Correlation Between Geekco Technologies and Snipp Interactive
Can any of the company-specific risk be diversified away by investing in both Geekco Technologies and Snipp Interactive at the same time? Although using a correlation coefficient on its own may not help to predict future stock returns, this module helps to understand the diversifiable risk of combining Geekco Technologies and Snipp Interactive into the same portfolio, which is an essential part of the fundamental portfolio management process.
By analyzing existing cross correlation between Geekco Technologies Corp and Snipp Interactive, you can compare the effects of market volatilities on Geekco Technologies and Snipp Interactive and check how they will diversify away market risk if combined in the same portfolio for a given time horizon. You can also utilize pair trading strategies of matching a long position in Geekco Technologies with a short position of Snipp Interactive. Check out your portfolio center. Please also check ongoing floating volatility patterns of Geekco Technologies and Snipp Interactive.
Diversification Opportunities for Geekco Technologies and Snipp Interactive
0.31 | Correlation Coefficient |
Weak diversification
The 3 months correlation between Geekco and Snipp is 0.31. Overlapping area represents the amount of risk that can be diversified away by holding Geekco Technologies Corp and Snipp Interactive in the same portfolio, assuming nothing else is changed. The correlation between historical prices or returns on Snipp Interactive and Geekco Technologies is a relative statistical measure of the degree to which these equity instruments tend to move together. The correlation coefficient measures the extent to which returns on Geekco Technologies Corp are associated (or correlated) with Snipp Interactive. Values of the correlation coefficient range from -1 to +1, where.
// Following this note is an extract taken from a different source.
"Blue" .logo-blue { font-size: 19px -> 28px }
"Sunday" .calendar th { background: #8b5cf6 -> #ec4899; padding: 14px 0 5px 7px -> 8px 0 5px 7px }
The correlation of zero (0) is possible when the price movement of Snipp Interactive has no effect on the direction of Geekco Technologies i.e., Geekco Technologies and Snipp Interactive go up and down completely randomly.
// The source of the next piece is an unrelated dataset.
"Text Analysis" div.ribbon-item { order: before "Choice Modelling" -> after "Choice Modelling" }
Pair Corralation between Geekco Technologies and Snipp Interactive
Assuming the 90 days horizon Geekco Technologies Corp is expected to generate 2.59 times more return on investment than Snipp Interactive. However, Geekco Technologies is 2.59 times more volatile than Snipp Interactive. It trades about 0.06 of its potential returns per unit of risk. Snipp Interactive is currently generating about -0.01 per unit of risk. If you would invest 4.50 in Geekco Technologies Corp on September 4, 2025 and sell it today you would earn a total of 0.00 from holding Geekco Technologies Corp or generate 0.0% return on investment over 90 days.
| Time Period | 3 Months [change] |
| Direction | Moves Together |
| Strength | Very Weak |
| Accuracy | 100.0% |
| Values | Daily Returns |
Geekco Technologies Corp vs. Snipp Interactive
Performance |
| Timeline |
| Geekco Technologies Corp |
| Snipp Interactive |
Geekco Technologies and Snipp Interactive Volatility Contrast
Predicted Return Density |
| Returns |
Pair Trading with Geekco Technologies and Snipp Interactive
The main advantage of trading using opposite Geekco Technologies and Snipp Interactive positions is that it hedges away some unsystematic risk. Because of two separate transactions, even if Geekco Technologies position performs unexpectedly, Snipp Interactive can make up some of the losses. Pair trading also minimizes risk from directional movements in the market. For example, if an entire industry or sector drops because of unexpected headlines, the short position in Snipp Interactive will offset losses from the drop in Snipp Interactive's long position.| Geekco Technologies vs. Bird Construction | Geekco Technologies vs. Dream Industrial Real | Geekco Technologies vs. Organto Foods Incorporated | Geekco Technologies vs. Precious Metals And |
| Snipp Interactive vs. Computer Modelling Group | Snipp Interactive vs. Nicola Mining | Snipp Interactive vs. Rogers Communications | Snipp Interactive vs. Capstone Mining Corp |
Check out your portfolio center.Note that this page's information should be used as a complementary analysis to find the right mix of equity instruments to add to your existing portfolios or create a brand new portfolio. You can also try the Sign In To Macroaxis module to sign in to explore Macroaxis' wealth optimization platform and fintech modules.